* **抜粋**
────
開催国英国の期待の星、長距離ランナーのモハメド・ファラー
 英国も引き続き五輪で成績を伸ばすとみられるが、その期待を担っているは少数の有望なアスリートだ。1人は長距離ランナーのモハメド・ファラーで、5000メートルと1万メートル両種目で金メダル獲得という偉業を達成する可能性もある。一方、専門家を困惑させているのがドイツだ。予想メダル獲得数はわずか49と、人口が多く豊かで、冬季五輪で好成績を挙げている国にしてはかなり少ない。

 もう1つ注目すべき国の1つがジャマイカだ。地球最速の男、ウサイン・ボルトと世界トップの短距離チームを中心に、ジャマイカは金メダル4つを含め、10数個のメダルを獲得すると予想される。人口わずか290万人の国にしてはなかなかの成績だ。

足首のちょっとした痛みと数百分の1秒が勝敗分ける世界

 米国は現在、経済回復が立ち遅れ、米国民は大国としての自信をやや失いつつある。そのようななかで、もしかしたら米国は金メダル獲得数で首位返り咲きを果たすことになるかもれしない。また、現在大統領選真っただ中にあり、五輪の成績が良ければ、両候補ともそれを自らに都合よく利用する可能性がある。オバマ大統領は、自らが見守るなかで好成績を収めたと強調でき、ロムニー氏は02年のソルトレークシティー冬季五輪の組織委員会会長を務めた実績を大いに宣伝できる。

 米国選手団が好成績を収めると予想したものの、当然ながら結果はそのときなってみなければ分からない。五輪のようなワールドクラスの競技会では、足首のちょっとした痛みや数百分の一秒が勝敗を分けることになる。フェルプスと女子競泳代表のミッシー・フランクリンは米国に10数個の金メダルをもたらしてくれる可能性があるが、ひょっとしたらインフルエンザにでもかかってメダルなしに終わる可能性もある。

米国の強みは人材発掘制度

 米国の選手育成制度の強みは、資金と機会を最大限幅広い選手層にまでに行き渡らせることができる点にある。「米国にはクラブやコーチ、学校がこぞって才能ある人材を発掘するという競争力あるシステムがある」と、世界中の五輪組織と仕事をするスポーツコンサルティング企業ヘリオス・パートナーズのクリス・ウェルトン最高経営責任者(CEO)は述べ、「この国ではスポーツの才能があれば、見逃される可能性ははるかに少ない」と話す。
────
* **保存された記録**

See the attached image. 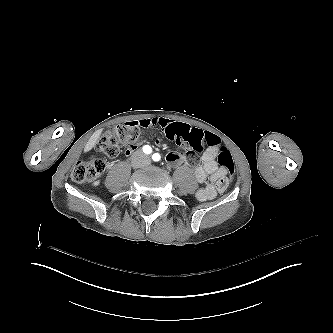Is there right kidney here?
<instances>
[{
    "label": "right kidney",
    "instance_id": "1",
    "mask_svg": "<svg viewBox=\"0 0 333 333\" xmlns=\"http://www.w3.org/2000/svg\"><path fill=\"white\" fill-rule=\"evenodd\" d=\"M100 184V181L98 180V181H95L94 183H93V186H98Z\"/></svg>",
    "mask_w": 333,
    "mask_h": 333
}]
</instances>
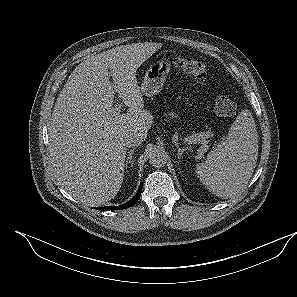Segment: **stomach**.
I'll use <instances>...</instances> for the list:
<instances>
[{
  "label": "stomach",
  "mask_w": 297,
  "mask_h": 297,
  "mask_svg": "<svg viewBox=\"0 0 297 297\" xmlns=\"http://www.w3.org/2000/svg\"><path fill=\"white\" fill-rule=\"evenodd\" d=\"M170 69L171 63L169 60L162 59L152 63L145 73L140 87L141 93L147 97L157 95L162 89Z\"/></svg>",
  "instance_id": "1"
}]
</instances>
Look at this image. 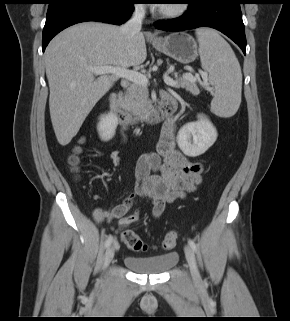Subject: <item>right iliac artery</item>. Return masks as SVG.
Returning a JSON list of instances; mask_svg holds the SVG:
<instances>
[{
	"label": "right iliac artery",
	"instance_id": "82829eb1",
	"mask_svg": "<svg viewBox=\"0 0 290 321\" xmlns=\"http://www.w3.org/2000/svg\"><path fill=\"white\" fill-rule=\"evenodd\" d=\"M113 237L109 236V238L105 242V248H108L110 244L112 243Z\"/></svg>",
	"mask_w": 290,
	"mask_h": 321
}]
</instances>
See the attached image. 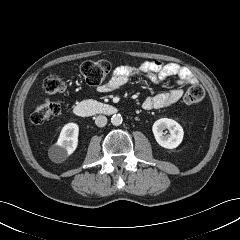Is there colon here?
I'll list each match as a JSON object with an SVG mask.
<instances>
[{"instance_id": "5ec220e1", "label": "colon", "mask_w": 240, "mask_h": 240, "mask_svg": "<svg viewBox=\"0 0 240 240\" xmlns=\"http://www.w3.org/2000/svg\"><path fill=\"white\" fill-rule=\"evenodd\" d=\"M111 70V65L107 61H86L81 66V75L88 86H97L105 79ZM47 93H58L65 89V83L58 74L48 75L43 83ZM205 91L202 85H191L184 94L185 104H197L203 100ZM62 104L59 101H47L39 104L34 109L31 120L34 124H42L60 114Z\"/></svg>"}]
</instances>
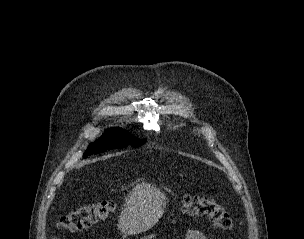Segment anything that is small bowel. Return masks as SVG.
Returning a JSON list of instances; mask_svg holds the SVG:
<instances>
[{
    "instance_id": "1",
    "label": "small bowel",
    "mask_w": 304,
    "mask_h": 239,
    "mask_svg": "<svg viewBox=\"0 0 304 239\" xmlns=\"http://www.w3.org/2000/svg\"><path fill=\"white\" fill-rule=\"evenodd\" d=\"M59 239V238H53ZM184 239H215L207 235L204 231L199 228H188L184 232Z\"/></svg>"
}]
</instances>
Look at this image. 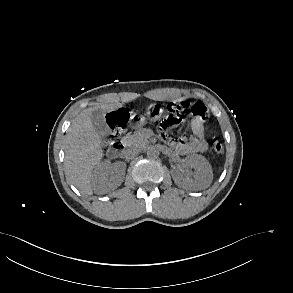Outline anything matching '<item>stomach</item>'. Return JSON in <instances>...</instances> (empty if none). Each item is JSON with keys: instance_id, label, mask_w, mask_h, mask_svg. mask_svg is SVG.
I'll return each instance as SVG.
<instances>
[{"instance_id": "obj_1", "label": "stomach", "mask_w": 293, "mask_h": 293, "mask_svg": "<svg viewBox=\"0 0 293 293\" xmlns=\"http://www.w3.org/2000/svg\"><path fill=\"white\" fill-rule=\"evenodd\" d=\"M164 109L157 103L151 104L147 108L146 115L133 114L131 116V124L135 128L144 126L148 121L155 122L163 115Z\"/></svg>"}]
</instances>
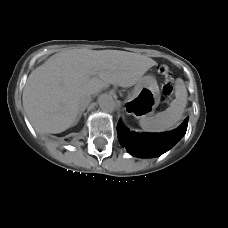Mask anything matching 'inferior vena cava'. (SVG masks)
Segmentation results:
<instances>
[{"instance_id":"1","label":"inferior vena cava","mask_w":228,"mask_h":228,"mask_svg":"<svg viewBox=\"0 0 228 228\" xmlns=\"http://www.w3.org/2000/svg\"><path fill=\"white\" fill-rule=\"evenodd\" d=\"M90 102H91V95L88 93H82L78 96L76 100L77 108L80 111L85 110Z\"/></svg>"}]
</instances>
────
抜粋のうち、「足首のちょっとした痛みと数百分の1秒が勝敗分ける世界」で始まり「ルなしに終わる可能性もある。」で終わる部分を一字一句そのまま書き写してください。 記録はこの作業では使用しません。

* **完成した解答**
足首のちょっとした痛みと数百分の1秒が勝敗分ける世界

 米国は現在、経済回復が立ち遅れ、米国民は大国としての自信をやや失いつつある。そのようななかで、もしかしたら米国は金メダル獲得数で首位返り咲きを果たすことになるかもれしない。また、現在大統領選真っただ中にあり、五輪の成績が良ければ、両候補ともそれを自らに都合よく利用する可能性がある。オバマ大統領は、自らが見守るなかで好成績を収めたと強調でき、ロムニー氏は02年のソルトレークシティー冬季五輪の組織委員会会長を務めた実績を大いに宣伝できる。

 米国選手団が好成績を収めると予想したものの、当然ながら結果はそのときなってみなければ分からない。五輪のようなワールドクラスの競技会では、足首のちょっとした痛みや数百分の一秒が勝敗を分けることになる。フェルプスと女子競泳代表のミッシー・フランクリンは米国に10数個の金メダルをもたらしてくれる可能性があるが、ひょっとしたらインフルエンザにでもかかってメダルなしに終わる可能性もある。